As another narrative restriction, we have restricted our focus on block ciphers. One potential countermeasure one could come up with against our attack is the use of a PRF like the AES-PRF [19] instead of a block cipher. Such a PRF prevents an attacker from observing ciphertexts and decrypting backwards under guessing the key. However, SIFA remains possible by targeting the input of the AES-PRF since here, a known input like a nonce is usually processed. In general, the presented attacks are almost always applicable whenever some known input is mixed with a secret, which covers most stateless symmetric cryptographic primitives.
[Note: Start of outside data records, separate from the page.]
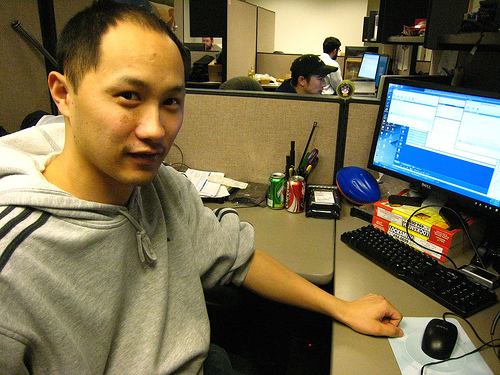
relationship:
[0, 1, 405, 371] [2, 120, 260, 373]
man wearing hoodie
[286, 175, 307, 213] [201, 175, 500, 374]
cup on table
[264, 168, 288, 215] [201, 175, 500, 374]
soda can on table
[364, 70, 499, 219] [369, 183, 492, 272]
computer monitor standing on books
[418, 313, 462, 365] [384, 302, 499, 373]
mouse on mouse pad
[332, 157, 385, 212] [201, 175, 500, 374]
football on table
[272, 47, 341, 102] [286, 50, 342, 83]
man wearing hat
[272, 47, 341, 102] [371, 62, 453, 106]
man working on computer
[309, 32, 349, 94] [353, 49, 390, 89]
man working on computer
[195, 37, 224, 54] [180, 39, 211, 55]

However, it is an interesting future research topic to evaluate how well such attacks will work.

6 Conclusion

This paper demonstrates that SIFA is a very powerful attack. We show that state-of-the-art countermeasures against implementation attacks, redundancy against faults and masking against side-channels, are not as effective against SIFA as expected. In particular, SIFA is still possible using just a single fault per execution, contradicting the common folklore that masking plus a detection-based countermeasure provides sufficient protection against fault attacks.

We presented a comprehensive analysis of simulated faults for an assembler-optimized, masked AES implementation for the 32-bit Cortex-M4 platform that might be of high practical relevance. We showed that most of the instructions of the masked S-box implementation are “susceptible” to faults and can be exploited in SIFA using any of the common fault models.

Moreover, the practical feasibility of the attack was shown by attacking a 10th-order masked AES software implementation with arbitrary temporal redundancy on block cipher level on a standard 8-bit microcontroller without specific security features using a cheap clock glitch setup. Even with such a cheap setup, we are able to recover 32 bits of the key after collecting 20 ciphertexts where the fault is ineffective, needing approximately a total of 1000 encryptions where a single fault induction is performed.